== What you should do ==
Using the entries that follow, write out the line containing "[27] J.M. Fábregas, D.", the line containing "[29] D.X. Silveira, C.S.", and every line between them, exactly and nothing else.

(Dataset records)
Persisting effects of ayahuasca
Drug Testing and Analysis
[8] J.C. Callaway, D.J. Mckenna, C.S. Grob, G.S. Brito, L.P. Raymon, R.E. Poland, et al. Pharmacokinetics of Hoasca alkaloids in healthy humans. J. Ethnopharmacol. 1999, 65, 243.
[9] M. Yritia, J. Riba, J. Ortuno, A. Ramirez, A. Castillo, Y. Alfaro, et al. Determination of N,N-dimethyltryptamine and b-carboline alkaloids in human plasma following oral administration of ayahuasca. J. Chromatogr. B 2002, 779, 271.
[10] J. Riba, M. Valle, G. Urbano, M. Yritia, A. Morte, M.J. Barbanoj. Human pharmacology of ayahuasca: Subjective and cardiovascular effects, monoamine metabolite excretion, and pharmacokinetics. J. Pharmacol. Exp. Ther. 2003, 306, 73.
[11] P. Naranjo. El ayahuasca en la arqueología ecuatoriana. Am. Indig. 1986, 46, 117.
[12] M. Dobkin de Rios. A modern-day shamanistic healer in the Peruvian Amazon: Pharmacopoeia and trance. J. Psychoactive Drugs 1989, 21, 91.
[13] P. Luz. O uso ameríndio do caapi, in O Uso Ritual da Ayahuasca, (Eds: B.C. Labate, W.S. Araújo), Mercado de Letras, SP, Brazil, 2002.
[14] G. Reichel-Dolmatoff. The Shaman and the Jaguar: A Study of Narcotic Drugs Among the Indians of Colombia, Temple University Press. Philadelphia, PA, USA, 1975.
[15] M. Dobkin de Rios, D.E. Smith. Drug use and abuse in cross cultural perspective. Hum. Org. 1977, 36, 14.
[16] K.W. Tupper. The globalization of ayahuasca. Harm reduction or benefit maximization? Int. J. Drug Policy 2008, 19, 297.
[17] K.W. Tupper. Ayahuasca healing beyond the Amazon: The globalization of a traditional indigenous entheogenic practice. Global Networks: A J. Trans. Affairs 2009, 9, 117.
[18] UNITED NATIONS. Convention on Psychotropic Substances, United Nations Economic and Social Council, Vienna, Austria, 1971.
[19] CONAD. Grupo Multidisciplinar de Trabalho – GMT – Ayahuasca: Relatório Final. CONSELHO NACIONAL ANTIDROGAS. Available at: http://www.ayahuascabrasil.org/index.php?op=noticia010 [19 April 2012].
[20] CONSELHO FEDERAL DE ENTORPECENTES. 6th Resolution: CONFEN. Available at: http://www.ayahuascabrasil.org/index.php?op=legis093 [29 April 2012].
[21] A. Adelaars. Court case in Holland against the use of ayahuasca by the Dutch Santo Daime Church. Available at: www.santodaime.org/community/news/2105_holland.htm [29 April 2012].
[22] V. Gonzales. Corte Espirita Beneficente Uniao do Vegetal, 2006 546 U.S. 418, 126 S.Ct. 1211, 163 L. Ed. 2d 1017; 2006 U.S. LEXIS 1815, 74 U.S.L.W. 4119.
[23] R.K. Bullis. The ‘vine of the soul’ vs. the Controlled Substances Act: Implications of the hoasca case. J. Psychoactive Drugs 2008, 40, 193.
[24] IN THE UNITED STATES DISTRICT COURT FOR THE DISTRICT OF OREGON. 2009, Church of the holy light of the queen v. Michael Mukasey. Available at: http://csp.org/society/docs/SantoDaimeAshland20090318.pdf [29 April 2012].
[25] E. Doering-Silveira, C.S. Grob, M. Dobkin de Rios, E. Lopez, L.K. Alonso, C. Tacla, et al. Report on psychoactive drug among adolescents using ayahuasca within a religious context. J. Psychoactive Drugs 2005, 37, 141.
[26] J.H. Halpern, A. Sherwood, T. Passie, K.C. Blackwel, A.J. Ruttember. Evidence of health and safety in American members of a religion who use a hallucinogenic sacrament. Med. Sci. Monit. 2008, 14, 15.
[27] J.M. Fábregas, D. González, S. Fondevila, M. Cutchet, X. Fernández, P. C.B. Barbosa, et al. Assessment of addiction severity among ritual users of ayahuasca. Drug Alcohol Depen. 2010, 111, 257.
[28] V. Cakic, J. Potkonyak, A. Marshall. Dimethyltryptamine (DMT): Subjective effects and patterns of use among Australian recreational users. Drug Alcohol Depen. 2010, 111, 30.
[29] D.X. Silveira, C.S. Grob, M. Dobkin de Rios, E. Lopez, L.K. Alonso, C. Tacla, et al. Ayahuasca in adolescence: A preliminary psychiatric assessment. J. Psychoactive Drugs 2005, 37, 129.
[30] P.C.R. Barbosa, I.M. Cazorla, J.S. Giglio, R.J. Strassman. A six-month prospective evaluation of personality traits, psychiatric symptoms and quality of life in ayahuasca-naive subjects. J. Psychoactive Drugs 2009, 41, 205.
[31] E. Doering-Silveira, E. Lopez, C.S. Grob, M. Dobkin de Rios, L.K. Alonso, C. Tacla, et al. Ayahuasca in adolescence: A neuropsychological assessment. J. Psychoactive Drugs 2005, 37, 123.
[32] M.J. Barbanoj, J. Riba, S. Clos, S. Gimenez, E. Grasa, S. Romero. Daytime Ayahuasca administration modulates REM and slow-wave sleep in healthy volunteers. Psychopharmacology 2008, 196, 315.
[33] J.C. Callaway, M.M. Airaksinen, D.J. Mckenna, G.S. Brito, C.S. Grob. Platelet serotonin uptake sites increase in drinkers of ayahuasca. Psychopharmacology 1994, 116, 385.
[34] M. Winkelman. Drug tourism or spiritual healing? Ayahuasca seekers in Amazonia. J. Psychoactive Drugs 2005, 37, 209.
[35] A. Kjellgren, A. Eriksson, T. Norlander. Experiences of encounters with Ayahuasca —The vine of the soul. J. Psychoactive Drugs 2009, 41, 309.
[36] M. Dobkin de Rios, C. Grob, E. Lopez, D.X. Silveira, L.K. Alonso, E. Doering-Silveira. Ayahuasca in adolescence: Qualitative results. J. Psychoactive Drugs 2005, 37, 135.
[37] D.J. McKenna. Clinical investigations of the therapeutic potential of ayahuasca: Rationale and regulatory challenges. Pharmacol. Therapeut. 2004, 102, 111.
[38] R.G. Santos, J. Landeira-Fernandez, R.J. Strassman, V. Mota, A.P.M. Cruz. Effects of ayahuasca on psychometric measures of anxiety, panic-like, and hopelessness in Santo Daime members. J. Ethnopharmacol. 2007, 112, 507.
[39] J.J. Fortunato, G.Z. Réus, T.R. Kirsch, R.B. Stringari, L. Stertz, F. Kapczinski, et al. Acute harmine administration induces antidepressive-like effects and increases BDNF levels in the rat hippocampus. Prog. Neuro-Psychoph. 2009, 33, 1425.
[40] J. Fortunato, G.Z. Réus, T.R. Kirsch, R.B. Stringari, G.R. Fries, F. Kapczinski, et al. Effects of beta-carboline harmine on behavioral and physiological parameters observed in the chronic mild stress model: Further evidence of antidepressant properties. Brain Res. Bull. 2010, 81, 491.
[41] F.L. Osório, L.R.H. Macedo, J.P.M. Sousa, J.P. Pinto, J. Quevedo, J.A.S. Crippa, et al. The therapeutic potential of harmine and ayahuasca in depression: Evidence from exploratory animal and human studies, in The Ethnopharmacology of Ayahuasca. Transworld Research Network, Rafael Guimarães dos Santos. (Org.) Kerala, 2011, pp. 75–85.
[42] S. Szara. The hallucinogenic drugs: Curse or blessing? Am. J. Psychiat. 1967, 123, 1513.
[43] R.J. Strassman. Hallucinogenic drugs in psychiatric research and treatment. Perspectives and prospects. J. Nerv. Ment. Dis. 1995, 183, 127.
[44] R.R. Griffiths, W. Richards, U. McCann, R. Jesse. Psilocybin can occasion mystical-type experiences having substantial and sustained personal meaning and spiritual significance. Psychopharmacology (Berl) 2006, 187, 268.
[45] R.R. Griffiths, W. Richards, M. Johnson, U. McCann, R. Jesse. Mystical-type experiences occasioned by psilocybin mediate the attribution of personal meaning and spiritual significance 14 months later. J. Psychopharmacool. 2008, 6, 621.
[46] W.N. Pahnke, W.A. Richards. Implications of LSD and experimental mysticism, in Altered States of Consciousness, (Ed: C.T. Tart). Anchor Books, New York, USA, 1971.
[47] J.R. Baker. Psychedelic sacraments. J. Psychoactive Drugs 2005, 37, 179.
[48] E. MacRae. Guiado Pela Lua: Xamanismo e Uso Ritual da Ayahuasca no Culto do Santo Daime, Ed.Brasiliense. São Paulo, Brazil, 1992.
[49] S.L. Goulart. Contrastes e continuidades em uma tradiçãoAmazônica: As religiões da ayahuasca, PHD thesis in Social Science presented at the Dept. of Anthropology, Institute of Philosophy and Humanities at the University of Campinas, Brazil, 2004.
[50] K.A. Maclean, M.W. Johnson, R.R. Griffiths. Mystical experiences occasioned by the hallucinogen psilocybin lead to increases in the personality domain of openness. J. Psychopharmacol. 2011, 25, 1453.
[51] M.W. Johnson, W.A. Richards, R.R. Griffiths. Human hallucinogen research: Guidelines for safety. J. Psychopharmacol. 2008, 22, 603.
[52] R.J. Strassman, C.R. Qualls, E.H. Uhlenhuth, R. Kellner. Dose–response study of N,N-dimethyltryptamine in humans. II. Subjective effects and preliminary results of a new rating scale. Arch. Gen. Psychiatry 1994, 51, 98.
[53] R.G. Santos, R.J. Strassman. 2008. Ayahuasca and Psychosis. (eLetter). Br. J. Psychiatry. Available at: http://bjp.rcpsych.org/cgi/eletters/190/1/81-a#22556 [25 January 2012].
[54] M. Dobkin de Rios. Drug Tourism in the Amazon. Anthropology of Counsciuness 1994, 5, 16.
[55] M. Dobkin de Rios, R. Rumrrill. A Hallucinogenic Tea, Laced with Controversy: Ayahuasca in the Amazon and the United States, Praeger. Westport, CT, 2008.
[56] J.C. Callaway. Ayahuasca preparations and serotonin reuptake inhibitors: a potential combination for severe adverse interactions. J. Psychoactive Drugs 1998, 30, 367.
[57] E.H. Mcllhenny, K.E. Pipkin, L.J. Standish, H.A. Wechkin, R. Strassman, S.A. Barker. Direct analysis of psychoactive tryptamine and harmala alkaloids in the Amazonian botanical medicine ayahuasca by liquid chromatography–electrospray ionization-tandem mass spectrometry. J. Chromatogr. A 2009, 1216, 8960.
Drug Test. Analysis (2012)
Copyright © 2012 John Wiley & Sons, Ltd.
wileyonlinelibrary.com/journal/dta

== Exercise answer ==
[27] J.M. Fábregas, D. González, S. Fondevila, M. Cutchet, X. Fernández, P. C.B. Barbosa, et al. Assessment of addiction severity among ritual users of ayahuasca. Drug Alcohol Depen. 2010, 111, 257.
[28] V. Cakic, J. Potkonyak, A. Marshall. Dimethyltryptamine (DMT): Subjective effects and patterns of use among Australian recreational users. Drug Alcohol Depen. 2010, 111, 30.
[29] D.X. Silveira, C.S. Grob, M. Dobkin de Rios, E. Lopez, L.K. Alonso, C. Tacla, et al. Ayahuasca in adolescence: A preliminary psychiatric assessment. J. Psychoactive Drugs 2005, 37, 129.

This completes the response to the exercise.